**Stored items**
[Start of Attachment]
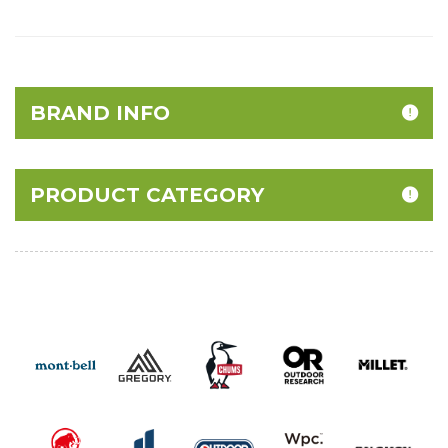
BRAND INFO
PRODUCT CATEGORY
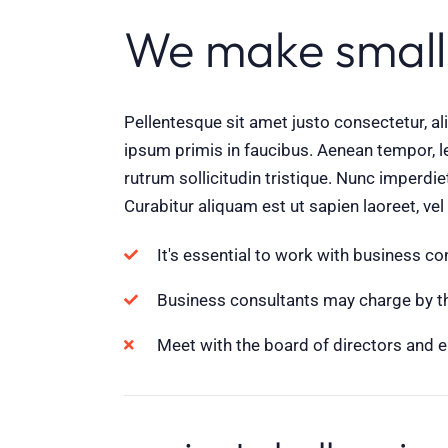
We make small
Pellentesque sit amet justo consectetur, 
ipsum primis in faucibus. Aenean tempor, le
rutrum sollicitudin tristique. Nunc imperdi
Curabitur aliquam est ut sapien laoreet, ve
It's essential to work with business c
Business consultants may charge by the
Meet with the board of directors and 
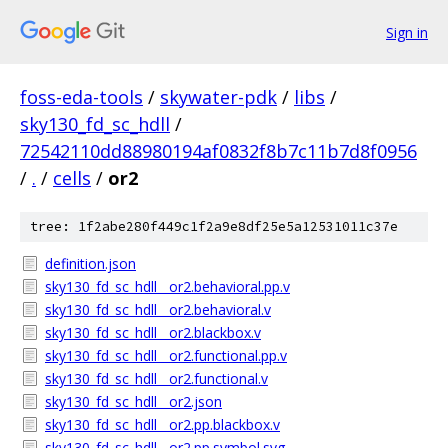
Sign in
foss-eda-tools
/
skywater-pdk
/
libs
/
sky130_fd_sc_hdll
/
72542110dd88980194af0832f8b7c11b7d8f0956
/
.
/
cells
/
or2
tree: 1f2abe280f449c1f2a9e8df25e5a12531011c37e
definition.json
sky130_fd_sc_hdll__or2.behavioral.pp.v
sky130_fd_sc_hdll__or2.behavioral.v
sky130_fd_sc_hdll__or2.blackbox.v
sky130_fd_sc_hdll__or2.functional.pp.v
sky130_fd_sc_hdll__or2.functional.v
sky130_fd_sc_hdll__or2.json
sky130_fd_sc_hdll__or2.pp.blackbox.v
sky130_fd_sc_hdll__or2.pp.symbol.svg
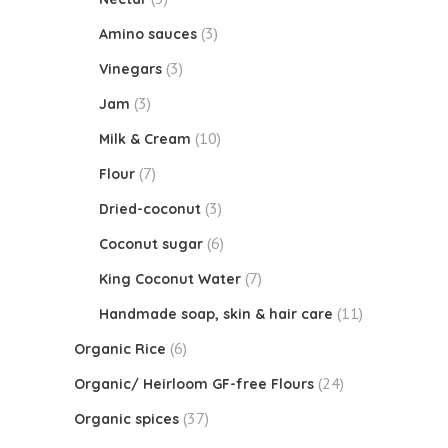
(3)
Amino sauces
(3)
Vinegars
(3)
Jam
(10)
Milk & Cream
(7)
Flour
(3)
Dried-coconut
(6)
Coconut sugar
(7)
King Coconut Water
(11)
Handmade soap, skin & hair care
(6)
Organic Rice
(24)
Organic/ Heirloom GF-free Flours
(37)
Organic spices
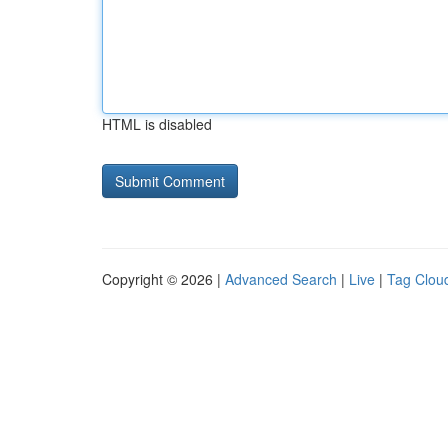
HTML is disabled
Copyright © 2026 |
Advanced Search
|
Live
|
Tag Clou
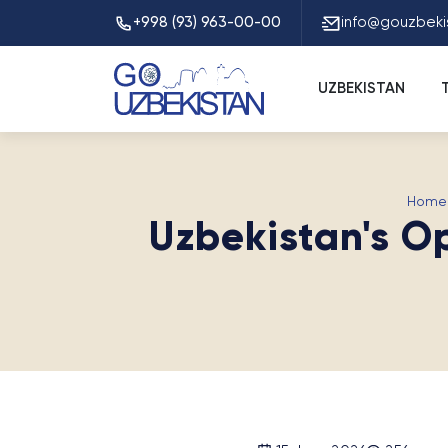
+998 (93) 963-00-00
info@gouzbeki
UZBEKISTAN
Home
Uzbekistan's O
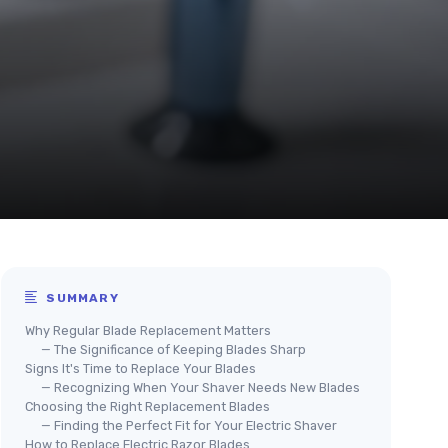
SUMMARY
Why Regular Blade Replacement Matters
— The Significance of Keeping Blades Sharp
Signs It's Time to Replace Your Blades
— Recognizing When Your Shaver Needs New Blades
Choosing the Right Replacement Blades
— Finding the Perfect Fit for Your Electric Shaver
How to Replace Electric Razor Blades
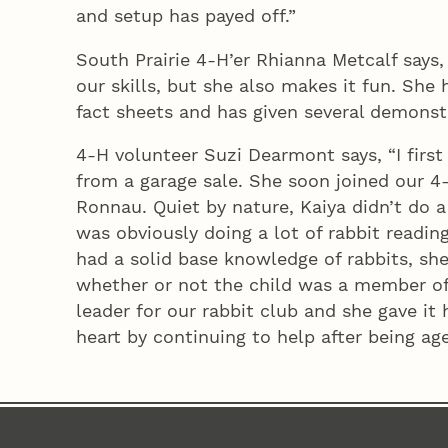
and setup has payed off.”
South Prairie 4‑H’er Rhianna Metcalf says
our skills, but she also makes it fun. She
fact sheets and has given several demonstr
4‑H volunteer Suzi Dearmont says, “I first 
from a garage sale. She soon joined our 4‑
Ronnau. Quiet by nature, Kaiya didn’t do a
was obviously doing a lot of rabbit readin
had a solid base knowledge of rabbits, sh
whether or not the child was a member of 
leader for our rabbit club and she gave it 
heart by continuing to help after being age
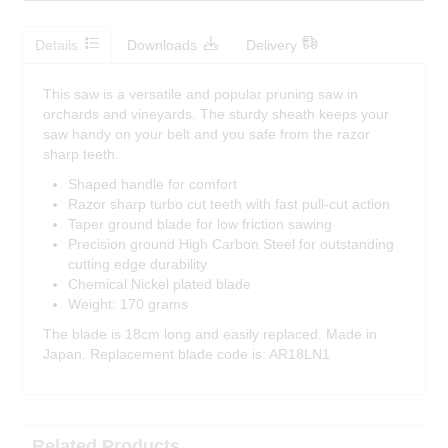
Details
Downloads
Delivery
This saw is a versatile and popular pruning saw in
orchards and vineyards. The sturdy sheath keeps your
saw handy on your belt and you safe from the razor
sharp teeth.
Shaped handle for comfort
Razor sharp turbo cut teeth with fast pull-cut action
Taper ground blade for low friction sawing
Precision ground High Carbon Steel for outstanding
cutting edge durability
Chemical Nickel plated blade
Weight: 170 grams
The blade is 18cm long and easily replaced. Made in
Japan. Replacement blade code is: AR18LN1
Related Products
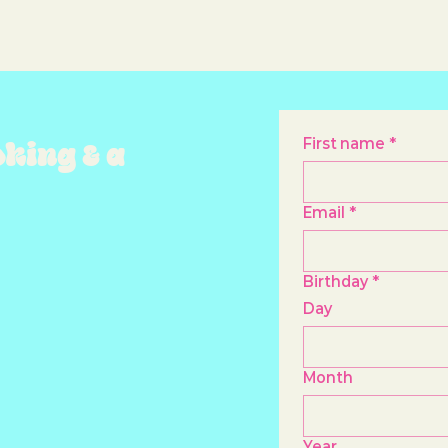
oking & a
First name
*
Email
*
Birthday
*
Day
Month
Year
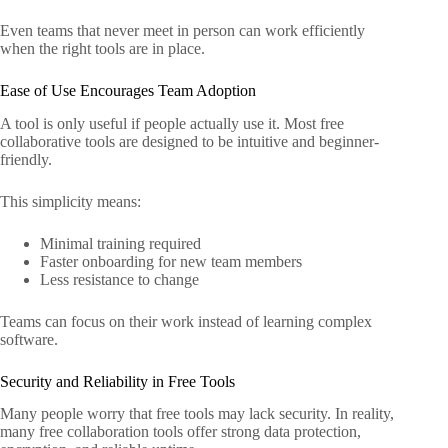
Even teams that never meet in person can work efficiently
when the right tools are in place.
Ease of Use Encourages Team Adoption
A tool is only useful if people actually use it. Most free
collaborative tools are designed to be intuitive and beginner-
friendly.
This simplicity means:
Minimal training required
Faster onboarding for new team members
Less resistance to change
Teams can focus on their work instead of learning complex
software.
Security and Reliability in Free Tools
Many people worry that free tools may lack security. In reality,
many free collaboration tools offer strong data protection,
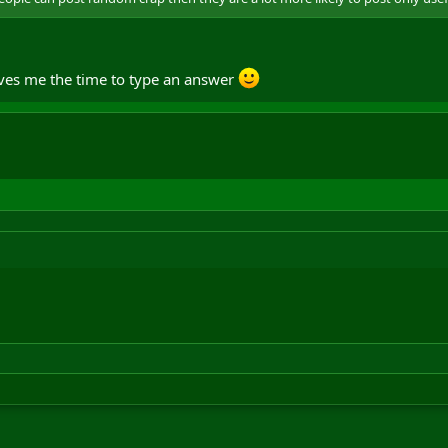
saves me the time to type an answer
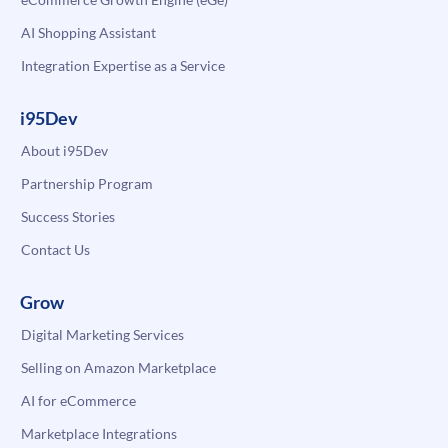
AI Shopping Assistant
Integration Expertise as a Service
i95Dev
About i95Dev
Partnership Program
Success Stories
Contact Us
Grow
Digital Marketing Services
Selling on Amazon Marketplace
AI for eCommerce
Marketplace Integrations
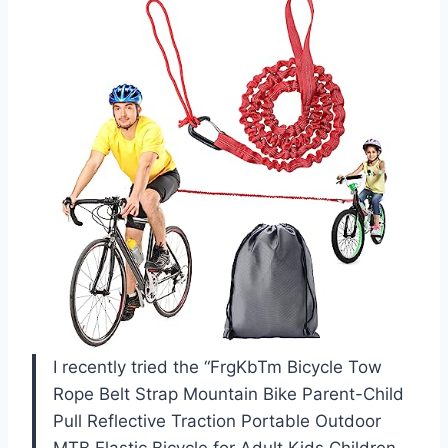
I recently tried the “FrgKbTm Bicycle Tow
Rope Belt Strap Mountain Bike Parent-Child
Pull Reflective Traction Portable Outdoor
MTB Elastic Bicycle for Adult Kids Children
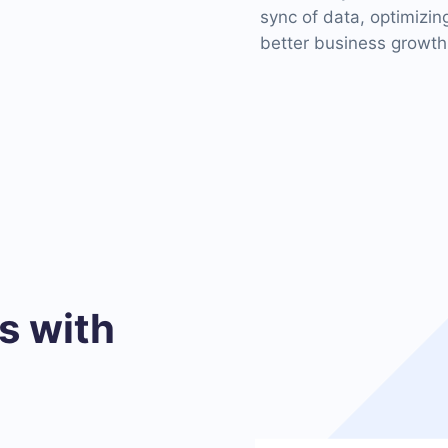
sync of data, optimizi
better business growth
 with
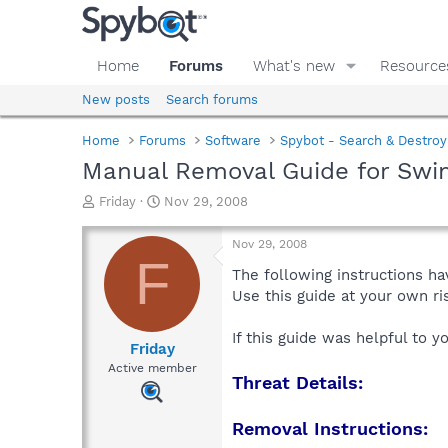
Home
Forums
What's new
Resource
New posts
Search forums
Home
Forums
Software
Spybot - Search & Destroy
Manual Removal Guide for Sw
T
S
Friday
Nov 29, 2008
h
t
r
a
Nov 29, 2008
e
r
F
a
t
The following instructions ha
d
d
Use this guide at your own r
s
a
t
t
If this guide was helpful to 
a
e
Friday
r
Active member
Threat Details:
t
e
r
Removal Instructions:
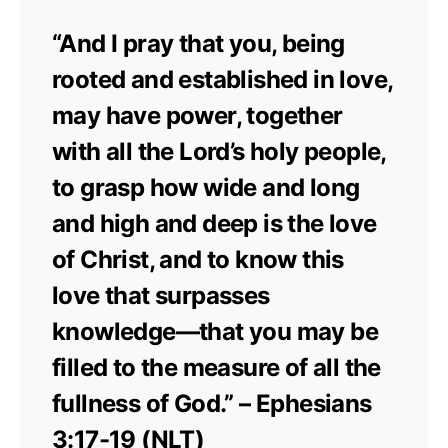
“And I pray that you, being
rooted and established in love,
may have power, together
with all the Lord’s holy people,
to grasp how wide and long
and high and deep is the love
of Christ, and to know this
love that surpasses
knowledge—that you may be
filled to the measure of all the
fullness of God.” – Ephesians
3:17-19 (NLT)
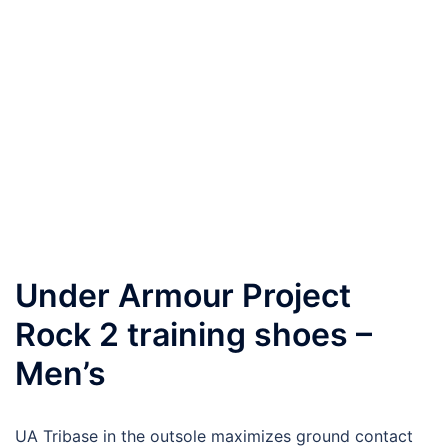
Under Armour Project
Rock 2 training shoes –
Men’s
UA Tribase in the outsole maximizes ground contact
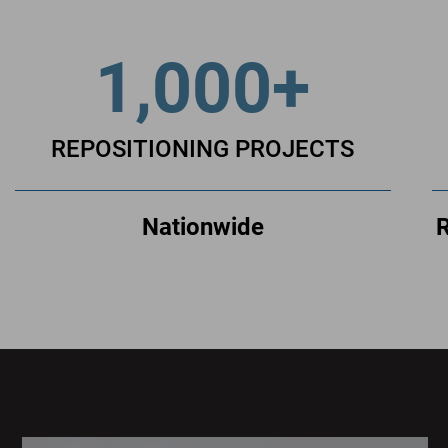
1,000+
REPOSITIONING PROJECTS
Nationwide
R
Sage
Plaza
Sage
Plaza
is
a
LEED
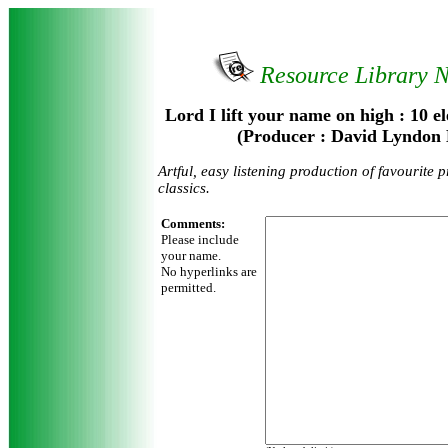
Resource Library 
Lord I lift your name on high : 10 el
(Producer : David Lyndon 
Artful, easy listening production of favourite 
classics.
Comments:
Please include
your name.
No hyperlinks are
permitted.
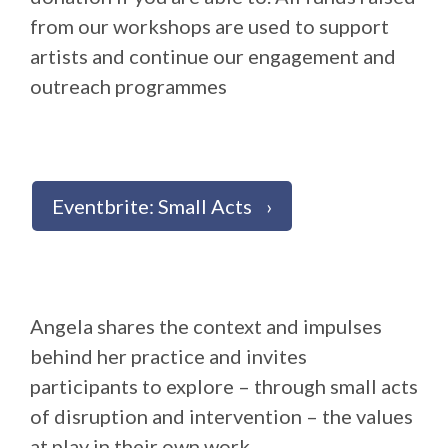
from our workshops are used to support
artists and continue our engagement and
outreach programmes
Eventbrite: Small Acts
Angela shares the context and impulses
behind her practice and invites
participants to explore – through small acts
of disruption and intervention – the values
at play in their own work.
[End of Attachment]
**Brief**
Rewrite the rows from the line with "HTML is disabled" up to and including the line with "heart by continuing to help after being age", putting "Detailed Search" in place of "Advanced Search" and changing nothing else. Leave the pictures out of your answer.

**Expected answer**
HTML is disabled
Copyright © 2026 |
Detailed Search
|
Live
|
Tag Clou
+998 (93) 963-00-00
info@gouzbeki
UZBEKISTAN
Home
Uzbekistan's O
SUMMARY
Why Regular Blade Replacement Matters
— The Significance of Keeping Blades Sharp
Signs It's Time to Replace Your Blades
— Recognizing When Your Shaver Needs New Blades
Choosing the Right Replacement Blades
— Finding the Perfect Fit for Your Electric Shaver
How to Replace Electric Razor Blades
and setup has payed off.”
South Prairie 4‑H’er Rhianna Metcalf says
our skills, but she also makes it fun. She
fact sheets and has given several demonstr
4‑H volunteer Suzi Dearmont says, “I first 
from a garage sale. She soon joined our 4‑
Ronnau. Quiet by nature, Kaiya didn’t do a
was obviously doing a lot of rabbit readin
had a solid base knowledge of rabbits, sh
whether or not the child was a member of 
leader for our rabbit club and she gave it 
heart by continuing to help after being age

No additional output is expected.